At the time, Money Morning's Defense & Tech Specialist Michael A. Robinson warned readers not to run from the market. He knew there were still tech stocks to buy even though the broader market was down.
Since then, the Nasdaq has rebounded 6%, and those that fled the market missed an excellent buy-in opportunity.
But that doesn't mean investors who missed out on recent gains can't still profit…
Right now, Robinson is targeting a specific sector with numerous buy-in opportunities. It was a casualty of the recent sell-off, which Robinson says was undeserved.
"Sometimes completely healthy sectors sell off just because everything else is falling off," Robinson said. "It's absurd. So, when you see it happening, that's your chance to buy in."
The sector Robinson is referring to is the semiconductor industry.
It's Time to Make Money from the Semiconductor Sell-Off
During the sell-off, the SPDR S&P Semiconductor ETF (NYSE Arca: XSD), which holds a position in four dozen semiconductor stocks, dropped more than 6% in just seven trading sessions.

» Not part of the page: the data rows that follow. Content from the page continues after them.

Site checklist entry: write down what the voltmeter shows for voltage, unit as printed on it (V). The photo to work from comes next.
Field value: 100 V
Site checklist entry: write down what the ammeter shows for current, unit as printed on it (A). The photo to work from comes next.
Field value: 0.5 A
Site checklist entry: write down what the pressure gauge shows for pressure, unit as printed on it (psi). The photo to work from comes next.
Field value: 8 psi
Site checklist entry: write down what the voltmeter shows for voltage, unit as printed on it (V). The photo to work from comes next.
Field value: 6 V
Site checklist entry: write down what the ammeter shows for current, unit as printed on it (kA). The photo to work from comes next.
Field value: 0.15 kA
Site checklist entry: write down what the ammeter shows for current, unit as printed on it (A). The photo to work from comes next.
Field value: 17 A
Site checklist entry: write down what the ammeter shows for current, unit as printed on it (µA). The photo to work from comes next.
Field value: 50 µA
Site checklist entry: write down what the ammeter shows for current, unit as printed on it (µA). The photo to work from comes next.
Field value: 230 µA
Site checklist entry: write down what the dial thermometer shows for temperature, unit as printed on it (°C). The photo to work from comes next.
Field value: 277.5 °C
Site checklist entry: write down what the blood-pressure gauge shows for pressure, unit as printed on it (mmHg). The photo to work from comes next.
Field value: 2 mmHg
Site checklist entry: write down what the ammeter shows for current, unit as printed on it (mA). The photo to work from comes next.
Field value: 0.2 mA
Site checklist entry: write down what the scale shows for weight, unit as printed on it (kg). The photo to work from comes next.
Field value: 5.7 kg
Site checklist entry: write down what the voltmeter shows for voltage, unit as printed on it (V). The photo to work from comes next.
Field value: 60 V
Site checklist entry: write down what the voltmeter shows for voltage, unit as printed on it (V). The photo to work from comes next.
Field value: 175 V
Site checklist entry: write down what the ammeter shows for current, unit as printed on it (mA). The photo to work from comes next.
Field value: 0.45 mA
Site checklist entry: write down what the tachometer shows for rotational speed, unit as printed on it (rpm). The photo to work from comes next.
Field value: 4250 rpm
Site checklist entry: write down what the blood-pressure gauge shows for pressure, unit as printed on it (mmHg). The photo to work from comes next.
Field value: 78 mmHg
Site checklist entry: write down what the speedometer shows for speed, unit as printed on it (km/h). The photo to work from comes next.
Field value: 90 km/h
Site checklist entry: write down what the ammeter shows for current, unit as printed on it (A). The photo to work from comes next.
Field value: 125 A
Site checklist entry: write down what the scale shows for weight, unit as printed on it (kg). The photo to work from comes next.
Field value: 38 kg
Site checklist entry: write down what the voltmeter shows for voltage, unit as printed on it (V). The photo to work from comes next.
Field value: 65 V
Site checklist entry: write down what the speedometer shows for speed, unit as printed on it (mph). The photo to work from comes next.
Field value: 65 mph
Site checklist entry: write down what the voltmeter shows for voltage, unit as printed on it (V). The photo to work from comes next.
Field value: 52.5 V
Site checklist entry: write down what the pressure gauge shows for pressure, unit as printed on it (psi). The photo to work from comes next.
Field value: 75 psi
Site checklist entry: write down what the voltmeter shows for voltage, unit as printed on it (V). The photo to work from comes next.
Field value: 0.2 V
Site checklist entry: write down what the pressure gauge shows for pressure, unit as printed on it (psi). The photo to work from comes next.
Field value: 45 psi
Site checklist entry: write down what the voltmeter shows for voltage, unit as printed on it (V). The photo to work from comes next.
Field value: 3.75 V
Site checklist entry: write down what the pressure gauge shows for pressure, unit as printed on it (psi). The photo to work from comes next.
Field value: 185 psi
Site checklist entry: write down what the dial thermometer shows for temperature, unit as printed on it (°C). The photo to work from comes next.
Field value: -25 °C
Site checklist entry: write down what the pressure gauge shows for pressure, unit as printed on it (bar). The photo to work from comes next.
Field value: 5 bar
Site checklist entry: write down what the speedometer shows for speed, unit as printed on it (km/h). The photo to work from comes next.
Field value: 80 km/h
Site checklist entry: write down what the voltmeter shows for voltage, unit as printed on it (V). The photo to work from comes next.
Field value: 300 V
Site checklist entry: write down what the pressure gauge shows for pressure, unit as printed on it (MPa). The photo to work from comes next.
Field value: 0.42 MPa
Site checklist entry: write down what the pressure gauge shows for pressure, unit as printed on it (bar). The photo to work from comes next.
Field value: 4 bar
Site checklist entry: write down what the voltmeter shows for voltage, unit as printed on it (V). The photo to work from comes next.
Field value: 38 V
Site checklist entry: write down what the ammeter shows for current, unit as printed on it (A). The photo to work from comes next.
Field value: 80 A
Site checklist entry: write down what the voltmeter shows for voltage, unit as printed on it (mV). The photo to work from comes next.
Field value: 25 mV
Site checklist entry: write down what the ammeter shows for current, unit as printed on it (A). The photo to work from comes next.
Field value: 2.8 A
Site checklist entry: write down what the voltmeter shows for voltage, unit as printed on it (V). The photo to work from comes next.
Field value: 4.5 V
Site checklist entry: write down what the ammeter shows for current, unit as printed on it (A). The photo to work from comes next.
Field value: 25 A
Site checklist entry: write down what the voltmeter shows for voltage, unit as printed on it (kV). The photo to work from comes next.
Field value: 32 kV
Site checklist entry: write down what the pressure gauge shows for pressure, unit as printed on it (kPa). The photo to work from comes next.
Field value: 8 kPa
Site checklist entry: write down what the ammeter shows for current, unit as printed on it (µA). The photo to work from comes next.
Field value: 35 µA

Since then, the ETF has come roaring back. It touched an all-time high of $75.12 this week and is up nearly 22% year to date.
"Smartphones may be the main catalyst behind this semiconductor boom," Robinson said. "While your personal experience may lead you to believe the smartphone market is mature, these devices, which use an array of chips for processing, cameras and power management, will continue to see big sales numbers for years to come."
According to the International Data Corporation (IDC),more than 1 billion smartphones were purchased globally in 2013. By 2017, that number is expected to jump 70% to 1.68 billion.
The Semiconductor Industry Association (SIA) has recently reported that worldwide sales of semiconductors reached $78.47 billion during the first quarter of 2014 – the highest-ever total for the first three months of a year.
"This really isn't a surprise, since semiconductors have become central elements of almost every device we use," Money Morning's Executive Editor Bill Patalon said. "You'll find them in LEDs, smartphones, Wi-Fi routers, tablets, gaming consoles, digital camcorders, and new cars and trucks."
Additionally, Research and Markets has indicated that global semiconductor sales should increase 4.4% this year.
"When you see a stock or sector getting taken down in a 'guilt-by-association' sell-off, pick it up before the rest of the crowd notices, too," Robinson said. "And right now, despite the recent sell-off, the semiconductor sector is as healthy as it's ever been."
As the semiconductor industry continues to gain momentum, here are two semiconductor stocks that have made our "stocks to buy" list…
Two Semiconductor Stocks to Buy Now
Semiconductor Stocks to Buy: TriQuint Semiconductor (Nasdaq: TQNT) designs, develops, and manufactures semiconductors that are used in mobile devices, networks, and for defense and aerospace purposes.
Notably, TQNT supplies power amplifier modules to Apple Inc. (Nasdaq: AAPL), which is currently working on the newest iteration of its smartphone, the iPhone 6. TriQuint is also a supplier for Samsung Electronics Co., which is another major player in the smartphone market. Demand is up for TQNT's products as evidenced by the company's 1.17 book-to-bill ratio.
In its next earnings report, TQNT is expected to report earnings per share of $0.07, which is up from a loss of $0.07 per share the previous year. TQNT has also outperformed earnings estimates by an average of 41% over the past four quarters.
TQNT trades just below $16.20 currently and has already gained an impressive 94% in 2014.
Semiconductor Stocks to Buy: Applied Materials Inc. (Nasdaq: AMAT) is a somewhat different play on the semiconductor industry, as it supplies the manufacturing equipment that semiconductor companies use.
"With 45 years of experience in the field, the Santa Clara, Calif.-based AMAT has risen through the industry's booms and busts – and endured a few of its own making," Robinson said. "Besides getting a boost from the escalating demand for semiconductor sales in general, Applied is benefiting from a huge increase in customer interest for its chip-making equipment."
As semiconductor companies begin manufacturing more and more products, the companies that supply the manufacturing equipment naturally see a boom as well.